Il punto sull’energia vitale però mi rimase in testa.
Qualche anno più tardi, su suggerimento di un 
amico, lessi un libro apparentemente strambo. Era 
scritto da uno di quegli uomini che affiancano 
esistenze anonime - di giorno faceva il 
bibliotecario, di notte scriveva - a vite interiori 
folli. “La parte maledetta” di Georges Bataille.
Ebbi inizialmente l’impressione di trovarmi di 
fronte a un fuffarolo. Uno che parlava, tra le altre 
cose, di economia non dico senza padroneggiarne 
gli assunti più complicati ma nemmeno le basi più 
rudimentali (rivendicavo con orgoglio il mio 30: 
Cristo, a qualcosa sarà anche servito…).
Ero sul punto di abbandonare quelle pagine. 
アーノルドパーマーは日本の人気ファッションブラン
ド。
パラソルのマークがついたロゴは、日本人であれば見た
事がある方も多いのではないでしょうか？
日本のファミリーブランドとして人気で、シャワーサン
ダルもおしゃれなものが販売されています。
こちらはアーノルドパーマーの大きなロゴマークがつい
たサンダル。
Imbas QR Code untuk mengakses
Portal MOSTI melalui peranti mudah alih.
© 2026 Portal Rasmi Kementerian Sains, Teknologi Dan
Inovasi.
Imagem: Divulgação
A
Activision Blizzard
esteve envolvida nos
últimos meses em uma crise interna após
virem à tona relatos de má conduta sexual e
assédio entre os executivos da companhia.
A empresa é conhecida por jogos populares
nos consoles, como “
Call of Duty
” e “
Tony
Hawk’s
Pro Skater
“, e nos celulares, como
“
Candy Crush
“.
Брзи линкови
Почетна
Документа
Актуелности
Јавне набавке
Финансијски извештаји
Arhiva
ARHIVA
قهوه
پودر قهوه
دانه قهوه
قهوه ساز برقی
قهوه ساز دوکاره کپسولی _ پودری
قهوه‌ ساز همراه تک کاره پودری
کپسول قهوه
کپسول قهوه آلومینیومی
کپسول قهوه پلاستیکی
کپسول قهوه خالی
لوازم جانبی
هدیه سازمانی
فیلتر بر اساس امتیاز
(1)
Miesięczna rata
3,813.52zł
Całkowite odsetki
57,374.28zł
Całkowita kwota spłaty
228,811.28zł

● ● ●

**Activity:**
Copy out every row above, switching "bibliotecario" to "impiegato" and leaving everything else unchanged.

**Solution below:**
Il punto sull’energia vitale però mi rimase in testa.
Qualche anno più tardi, su suggerimento di un 
amico, lessi un libro apparentemente strambo. Era 
scritto da uno di quegli uomini che affiancano 
esistenze anonime - di giorno faceva il 
impiegato, di notte scriveva - a vite interiori 
folli. “La parte maledetta” di Georges Bataille.
Ebbi inizialmente l’impressione di trovarmi di 
fronte a un fuffarolo. Uno che parlava, tra le altre 
cose, di economia non dico senza padroneggiarne 
gli assunti più complicati ma nemmeno le basi più 
rudimentali (rivendicavo con orgoglio il mio 30: 
Cristo, a qualcosa sarà anche servito…).
Ero sul punto di abbandonare quelle pagine. 
アーノルドパーマーは日本の人気ファッションブラン
ド。
パラソルのマークがついたロゴは、日本人であれば見た
事がある方も多いのではないでしょうか？
日本のファミリーブランドとして人気で、シャワーサン
ダルもおしゃれなものが販売されています。
こちらはアーノルドパーマーの大きなロゴマークがつい
たサンダル。
Imbas QR Code untuk mengakses
Portal MOSTI melalui peranti mudah alih.
© 2026 Portal Rasmi Kementerian Sains, Teknologi Dan
Inovasi.
Imagem: Divulgação
A
Activision Blizzard
esteve envolvida nos
últimos meses em uma crise interna após
virem à tona relatos de má conduta sexual e
assédio entre os executivos da companhia.
A empresa é conhecida por jogos populares
nos consoles, como “
Call of Duty
” e “
Tony
Hawk’s
Pro Skater
“, e nos celulares, como
“
Candy Crush
“.
Брзи линкови
Почетна
Документа
Актуелности
Јавне набавке
Финансијски извештаји
Arhiva
ARHIVA
قهوه
پودر قهوه
دانه قهوه
قهوه ساز برقی
قهوه ساز دوکاره کپسولی _ پودری
قهوه‌ ساز همراه تک کاره پودری
کپسول قهوه
کپسول قهوه آلومینیومی
کپسول قهوه پلاستیکی
کپسول قهوه خالی
لوازم جانبی
هدیه سازمانی
فیلتر بر اساس امتیاز
(1)
Miesięczna rata
3,813.52zł
Całkowite odsetki
57,374.28zł
Całkowita kwota spłaty
228,811.28zł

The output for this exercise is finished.